Permutation Test for Prediction Performance Differences
Source:R/perm_prediction_difference.R
perm_prediction_difference.Rd
This function compares model prediction performance between two datasets (e.g., different ancestries) using a reference training set. It trains a classification model using tidymodels, evaluates it on test and inference datasets, and assesses the statistical significance of the performance difference via permutation testing.
Arguments
- X
Matrix of predictors for the test group (ancestry 1); samples x features
- Y
Matrix of predictors for the inference group (ancestry 2)
- R
Matrix of predictors for the reference training group
- MX
Data frame of metadata for `X`, must include the outcome column
- MY
Data frame of metadata for `Y`
- MR
Data frame of metadata for `R`
- g_col
Character.
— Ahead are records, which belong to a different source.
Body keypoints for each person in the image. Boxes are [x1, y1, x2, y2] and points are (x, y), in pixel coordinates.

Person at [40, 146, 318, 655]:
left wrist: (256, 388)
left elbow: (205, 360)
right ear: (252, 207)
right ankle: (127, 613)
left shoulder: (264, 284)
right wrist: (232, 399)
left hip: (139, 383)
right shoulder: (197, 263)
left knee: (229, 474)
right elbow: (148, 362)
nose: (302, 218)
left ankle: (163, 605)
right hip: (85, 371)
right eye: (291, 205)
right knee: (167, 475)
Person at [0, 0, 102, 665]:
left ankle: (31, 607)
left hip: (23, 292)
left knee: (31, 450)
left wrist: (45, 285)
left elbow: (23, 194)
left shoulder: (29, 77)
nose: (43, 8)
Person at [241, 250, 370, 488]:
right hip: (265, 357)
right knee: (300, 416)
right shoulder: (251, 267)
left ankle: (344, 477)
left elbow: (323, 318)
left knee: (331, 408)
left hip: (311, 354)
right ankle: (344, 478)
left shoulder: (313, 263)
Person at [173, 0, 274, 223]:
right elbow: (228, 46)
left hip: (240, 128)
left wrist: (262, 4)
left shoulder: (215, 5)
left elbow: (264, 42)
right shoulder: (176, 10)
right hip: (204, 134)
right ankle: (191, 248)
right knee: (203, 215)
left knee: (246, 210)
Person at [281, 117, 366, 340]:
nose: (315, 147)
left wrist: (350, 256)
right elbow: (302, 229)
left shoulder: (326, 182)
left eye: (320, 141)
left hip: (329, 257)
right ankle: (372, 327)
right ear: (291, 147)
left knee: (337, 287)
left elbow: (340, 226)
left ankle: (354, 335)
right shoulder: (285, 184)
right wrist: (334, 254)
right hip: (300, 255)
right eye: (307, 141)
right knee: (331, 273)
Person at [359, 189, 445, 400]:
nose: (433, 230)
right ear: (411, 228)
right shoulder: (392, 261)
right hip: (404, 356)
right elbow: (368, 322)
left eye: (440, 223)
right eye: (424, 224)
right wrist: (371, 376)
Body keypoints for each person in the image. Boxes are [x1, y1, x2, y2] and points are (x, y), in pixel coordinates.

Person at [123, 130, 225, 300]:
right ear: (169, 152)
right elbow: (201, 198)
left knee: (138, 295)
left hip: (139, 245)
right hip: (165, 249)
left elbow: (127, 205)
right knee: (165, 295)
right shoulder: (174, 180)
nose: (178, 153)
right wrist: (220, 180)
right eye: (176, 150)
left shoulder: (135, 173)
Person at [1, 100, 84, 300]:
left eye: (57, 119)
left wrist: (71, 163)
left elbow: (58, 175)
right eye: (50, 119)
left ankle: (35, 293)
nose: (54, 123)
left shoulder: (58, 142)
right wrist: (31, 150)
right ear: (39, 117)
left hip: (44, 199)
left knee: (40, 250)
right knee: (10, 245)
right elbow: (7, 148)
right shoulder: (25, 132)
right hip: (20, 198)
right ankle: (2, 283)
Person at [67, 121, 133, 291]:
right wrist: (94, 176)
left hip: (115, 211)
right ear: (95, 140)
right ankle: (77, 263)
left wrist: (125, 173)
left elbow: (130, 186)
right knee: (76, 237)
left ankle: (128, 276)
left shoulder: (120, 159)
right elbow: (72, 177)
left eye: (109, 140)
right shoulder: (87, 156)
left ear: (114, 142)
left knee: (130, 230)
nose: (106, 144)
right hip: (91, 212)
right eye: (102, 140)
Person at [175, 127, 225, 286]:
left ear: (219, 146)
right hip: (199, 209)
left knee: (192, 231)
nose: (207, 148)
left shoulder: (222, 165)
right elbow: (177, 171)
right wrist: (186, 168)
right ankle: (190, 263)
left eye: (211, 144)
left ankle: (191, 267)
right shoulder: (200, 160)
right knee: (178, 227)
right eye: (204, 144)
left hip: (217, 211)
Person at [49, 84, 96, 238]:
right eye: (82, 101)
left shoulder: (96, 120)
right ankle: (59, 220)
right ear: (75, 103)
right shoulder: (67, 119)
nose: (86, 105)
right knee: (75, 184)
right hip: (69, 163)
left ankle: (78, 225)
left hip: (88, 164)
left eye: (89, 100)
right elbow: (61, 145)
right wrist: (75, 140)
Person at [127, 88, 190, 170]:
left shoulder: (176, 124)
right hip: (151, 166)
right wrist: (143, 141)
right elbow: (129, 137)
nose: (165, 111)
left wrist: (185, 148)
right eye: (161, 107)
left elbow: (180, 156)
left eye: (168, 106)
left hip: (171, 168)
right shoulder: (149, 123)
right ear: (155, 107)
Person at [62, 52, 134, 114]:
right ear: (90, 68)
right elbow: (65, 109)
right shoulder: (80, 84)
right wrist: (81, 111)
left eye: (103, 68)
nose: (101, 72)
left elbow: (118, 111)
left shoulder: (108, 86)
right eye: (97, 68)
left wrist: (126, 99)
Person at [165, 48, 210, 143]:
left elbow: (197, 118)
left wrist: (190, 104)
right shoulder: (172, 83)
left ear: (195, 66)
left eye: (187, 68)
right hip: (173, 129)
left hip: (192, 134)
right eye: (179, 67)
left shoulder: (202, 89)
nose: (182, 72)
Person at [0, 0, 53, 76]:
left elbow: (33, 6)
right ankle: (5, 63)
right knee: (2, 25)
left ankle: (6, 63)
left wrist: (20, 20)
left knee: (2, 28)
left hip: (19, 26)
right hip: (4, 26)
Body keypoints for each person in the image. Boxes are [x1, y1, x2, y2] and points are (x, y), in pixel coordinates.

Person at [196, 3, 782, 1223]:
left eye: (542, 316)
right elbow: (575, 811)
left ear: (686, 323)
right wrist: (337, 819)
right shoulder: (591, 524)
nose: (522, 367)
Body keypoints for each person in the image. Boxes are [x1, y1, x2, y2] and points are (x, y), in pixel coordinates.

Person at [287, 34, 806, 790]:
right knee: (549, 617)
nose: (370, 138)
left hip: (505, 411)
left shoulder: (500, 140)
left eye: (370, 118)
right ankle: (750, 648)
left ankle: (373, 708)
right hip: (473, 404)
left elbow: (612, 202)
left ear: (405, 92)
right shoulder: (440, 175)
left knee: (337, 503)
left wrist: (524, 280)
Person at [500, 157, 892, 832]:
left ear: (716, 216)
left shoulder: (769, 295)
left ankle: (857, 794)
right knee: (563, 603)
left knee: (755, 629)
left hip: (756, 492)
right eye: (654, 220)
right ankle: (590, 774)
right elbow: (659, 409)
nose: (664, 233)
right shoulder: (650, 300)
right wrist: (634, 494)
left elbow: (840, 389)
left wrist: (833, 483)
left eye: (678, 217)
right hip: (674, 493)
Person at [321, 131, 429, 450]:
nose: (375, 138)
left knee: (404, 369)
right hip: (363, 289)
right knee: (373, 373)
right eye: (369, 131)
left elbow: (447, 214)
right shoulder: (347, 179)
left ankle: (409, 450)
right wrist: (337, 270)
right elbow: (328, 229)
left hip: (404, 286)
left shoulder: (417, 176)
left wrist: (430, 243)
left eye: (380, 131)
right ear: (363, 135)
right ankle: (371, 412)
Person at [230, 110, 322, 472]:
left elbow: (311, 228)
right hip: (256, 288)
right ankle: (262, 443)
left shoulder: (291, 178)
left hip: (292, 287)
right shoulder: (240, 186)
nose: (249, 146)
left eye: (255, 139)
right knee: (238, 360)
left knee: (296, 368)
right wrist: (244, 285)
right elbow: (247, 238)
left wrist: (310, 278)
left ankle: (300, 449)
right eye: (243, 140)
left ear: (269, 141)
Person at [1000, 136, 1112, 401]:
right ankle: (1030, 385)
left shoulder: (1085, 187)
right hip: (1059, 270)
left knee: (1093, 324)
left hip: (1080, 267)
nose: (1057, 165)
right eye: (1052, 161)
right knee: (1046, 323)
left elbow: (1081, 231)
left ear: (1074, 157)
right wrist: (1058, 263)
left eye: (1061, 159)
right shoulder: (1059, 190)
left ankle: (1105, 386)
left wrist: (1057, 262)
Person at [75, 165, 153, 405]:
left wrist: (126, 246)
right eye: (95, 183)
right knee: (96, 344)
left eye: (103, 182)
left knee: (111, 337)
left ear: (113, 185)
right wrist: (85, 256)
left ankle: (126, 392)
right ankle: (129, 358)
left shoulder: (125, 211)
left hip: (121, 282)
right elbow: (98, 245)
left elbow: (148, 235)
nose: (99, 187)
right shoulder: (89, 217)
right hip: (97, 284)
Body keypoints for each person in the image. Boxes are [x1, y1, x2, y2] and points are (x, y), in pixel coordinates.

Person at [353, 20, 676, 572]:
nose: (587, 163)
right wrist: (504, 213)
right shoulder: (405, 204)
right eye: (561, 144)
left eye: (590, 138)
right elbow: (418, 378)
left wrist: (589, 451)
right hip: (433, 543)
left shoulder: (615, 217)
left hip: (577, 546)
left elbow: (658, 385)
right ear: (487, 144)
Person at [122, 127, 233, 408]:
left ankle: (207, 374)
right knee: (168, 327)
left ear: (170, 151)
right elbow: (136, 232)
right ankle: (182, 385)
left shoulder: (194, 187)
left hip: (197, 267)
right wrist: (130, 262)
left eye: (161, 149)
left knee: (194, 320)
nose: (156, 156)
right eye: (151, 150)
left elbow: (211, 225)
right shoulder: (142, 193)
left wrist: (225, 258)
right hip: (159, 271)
Name of the column in `MX`, `MY`, `MR` containing the binary outcome (must have exactly 2 levels).
- method
Character. Which model to use: `"glmnet"` (default) or `"rf"` (random forest).
- metric
Character. Performance metric to optimize and test, currently supports `"roc_auc"` only.
- cv_folds
Integer. Number of cross-validation folds (default = 5).
- tune_len
Integer. Number of levels per hyperparameter in grid search (default = 10).
- max_iter
Integer. Not used currently but reserved for future logic (default = 1000).
- B
Integer. Number of permutations to run (default = 1000).
- seed
Optional integer seed for reproducibility.